Лидия вдруг натянула пиджак на голову и глухо проскандировала:
— Костром па-ахнет…
Тон се высокомерен, но стоит ли обращать внимание на такие мелочи? Главное, беседа налаживается, а Андрею сегодня очень уж хочется поговорить с Лидией. Он благодарен жене за то, что она не молчит, и даже позу сменила. Он радуется, и голос его звенит:
— В Сибири теперь уже все распустилось. Я же помню, без пиджаков ходили, в рубашках. Сыплет черемуха снегом…
Лидия сморщилась, как от зубной боли, и своей гримаской остановила его поток слов.
Сын тоже любил этот пиджак Андрея, надевал его как пальто и ходил по квартире, играл в папу, очень серьезный и похожий на пингвиненка.
— Я сводку слушал утром, там пятнадцать градусов, — Андрей сказал это вполголоса, будто подумал вслух, но не удержался, снова перешел полосу отчуждения: — Да сама не помнишь разве, девятого мая на Шелковичиху ездили? На электричке. В полях снег сошел, только в овраге ледник остался. Мы с тобой валялись на плаще.

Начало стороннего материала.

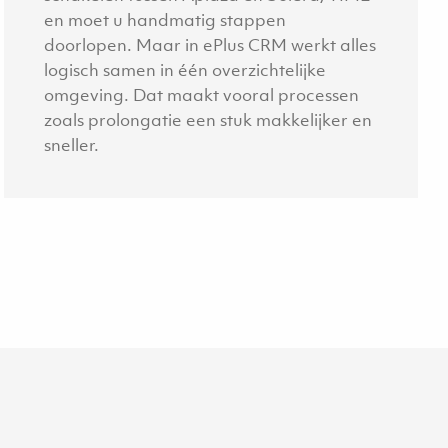
en moet u handmatig stappen
doorlopen. Maar in ePlus CRM werkt alles
logisch samen in één overzichtelijke
omgeving. Dat maakt vooral processen
zoals prolongatie een stuk makkelijker en
sneller.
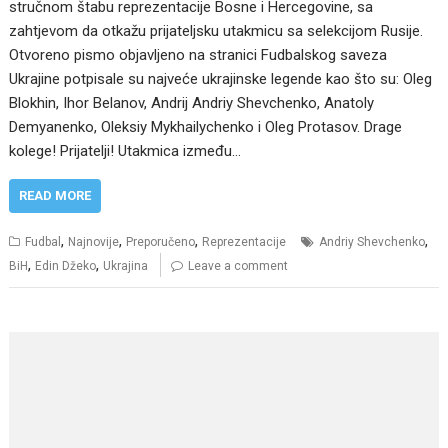
stručnom štabu reprezentacije Bosne i Hercegovine, sa
zahtjevom da otkažu prijateljsku utakmicu sa selekcijom Rusije.
Otvoreno pismo objavljeno na stranici Fudbalskog saveza
Ukrajine potpisale su najveće ukrajinske legende kao što su: Oleg
Blokhin, Ihor Belanov, Andrij Andriy Shevchenko, Anatoly
Demyanenko, Oleksiy Mykhailychenko i Oleg Protasov. Drage
kolege! Prijatelji! Utakmica između…
READ MORE
,
,
,
,
Fudbal
Najnovije
Preporučeno
Reprezentacije
Andriy Shevchenko
,
,
BiH
Edin Džeko
Ukrajina
Leave a comment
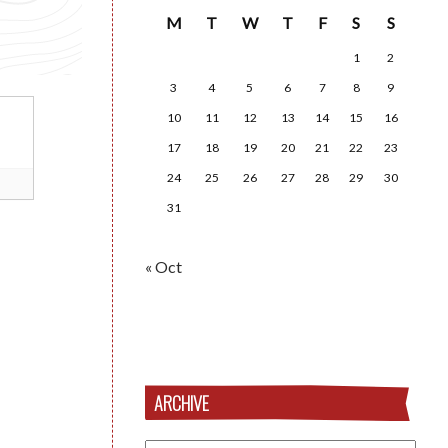
M
T
W
T
F
S
S
1
2
3
4
5
6
7
8
9
10
11
12
13
14
15
16
17
18
19
20
21
22
23
24
25
26
27
28
29
30
31
« Oct
ARCHIVE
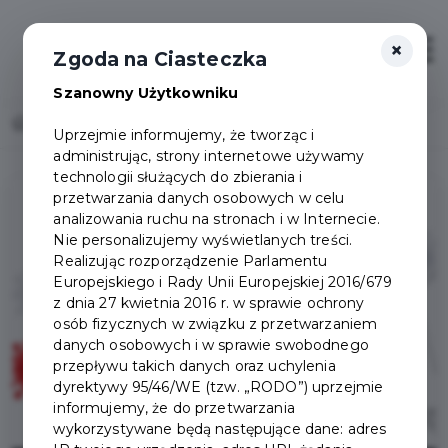
×
Otwór
Zgoda na Ciasteczka
Szanowny Użytkowniku
Home
Pruszcz Gdański w czerwonej strefie!
Uprzejmie informujemy, że tworząc i
administrując, strony internetowe używamy
technologii służących do zbierania i
przetwarzania danych osobowych w celu
analizowania ruchu na stronach i w Internecie.
Nie personalizujemy wyświetlanych treści.
Realizując rozporządzenie Parlamentu
Europejskiego i Rady Unii Europejskiej 2016/679
z dnia 27 kwietnia 2016 r. w sprawie ochrony
osób fizycznych w związku z przetwarzaniem
danych osobowych i w sprawie swobodnego
przepływu takich danych oraz uchylenia
dyrektywy 95/46/WE (tzw. „RODO”) uprzejmie
informujemy, że do przetwarzania
wykorzystywane będą następujące dane: adres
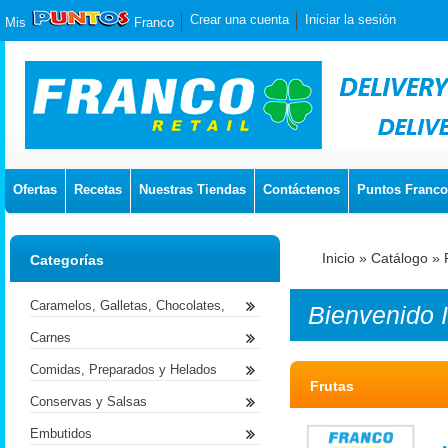
Crear una cuenta
Iniciar la sesión
Mis
Franco
Ofertas
Recetas
Nuestras Tiendas
Contáctenos
Puntos Franco
Inicio
»
Catálogo
»
Categorías
Caramelos, Galletas, Chocolates,
Bienvenido
Carnes
Comidas, Preparados y Helados
Frutas
Conservas y Salsas
Embutidos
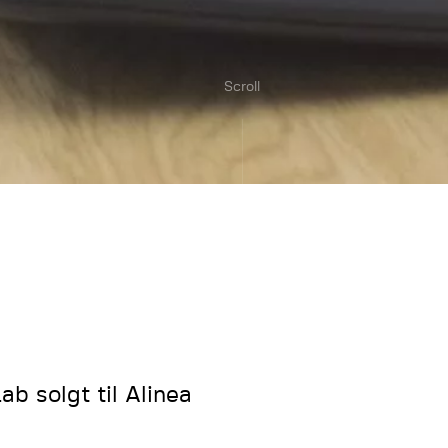
Scroll
ab solgt til Alinea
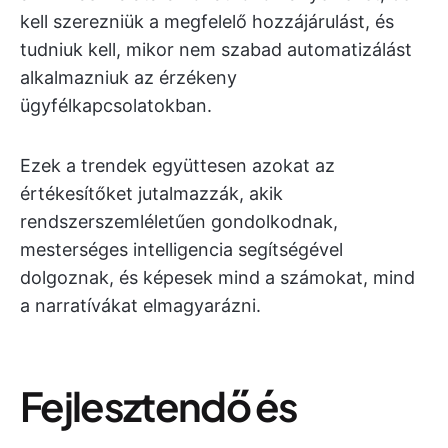
kell szerezniük a megfelelő hozzájárulást, és
tudniuk kell, mikor nem szabad automatizálást
alkalmazniuk az érzékeny
ügyfélkapcsolatokban.
Ezek a trendek együttesen azokat az
értékesítőket jutalmazzák, akik
rendszerszemléletűen gondolkodnak,
mesterséges intelligencia segítségével
dolgoznak, és képesek mind a számokat, mind
a narratívákat elmagyarázni.
Fejlesztendő és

У нас была бутылка вина, мы ее охлаждали в снегу.
— Сочиняешь ты все, — сказала Лидия, не открывая лица. Пиджак ей был как паранджа.
— Не сочиняю. Я хорошо помню. Мы еще вернулись, и салют был. Значит, девятого, что и требовалось доказать.
— Это когда я еще простыла, — Лидия дернула плечом, и пиджак сполз на пол. Андрей резко нагнулся, поднял пиджак, но не укрыл Лидию, а лишь ошалело уставился на нее.
— Забыл? Ты помнишь только то, что тебе выгодно. Простыла, потом осложнение.
Андрей напрягся, и лицо его наливалось краской, потому что он уже понял, о чем она говорит.
Овраг был в молодой березовой роще, которую посадили для того, чтобы не дать ему разрастись. Там был белый слежавшийся снег. Андреи назвал его фирном, словно он глубоко разбирался в гляциологии. У них был походный примус, чуть больше портсигара. Белый загородный снег сверкал на солнце так, что потом, когда они валялись на плаще, лицо Лидии казалось ослепительно розовым, а волосы пахли как ванильное мороженое. Почему он помнит все это и не помнит о ее простуде, да еще с осложнением? Была береза с раздвоенной вершиной, он еще просунул голову в рогатку, чтобы развеселить свою девушку. Как тогда была одета Лидия? Нет, не вспомнить. Как же он перед ней виноват!
Закипел чайник, Андрей выключил плиту, снял его, и все это, не выпуская из рук пиджака. Лидия вдруг рассмеялась, и Андрей затравленно глянул на нее.
— Почему я ничего не знаю? — Андрею очень хотелось добиться сегодня взаимопонимания, но прежде надо было разгадать эту головоломку. Ведь у него хорошая память, и если что-то забывалось, он места себе найти не мог, пока не вспомнит.
— Ты же в командировке был, — укоризненно заметила Лидия. — Развлекался. Обращался, как с вещью.
Андрей медленно и ласково накрыл пиджаком плечи жене, она тотчас сбросила его на пол.
— Как с вещью! — воскликнула она.
— Послушай, тебя в детстве не роняли?
— Роняли!
— Я в этом тоже виноват?
— Виноват. Ты любишь быть виноватым.
— Обожаю, — сказал он весело. — Я виноват, что ветер, я виноват, что небо, что давление, что концерта нет, что утащил тебя в Магадан…
— И что меня роняли в детстве с лошади. — Лидия вдруг соскочила со стула, схватила Андрея за уши и потянула так, что он охнул от боли.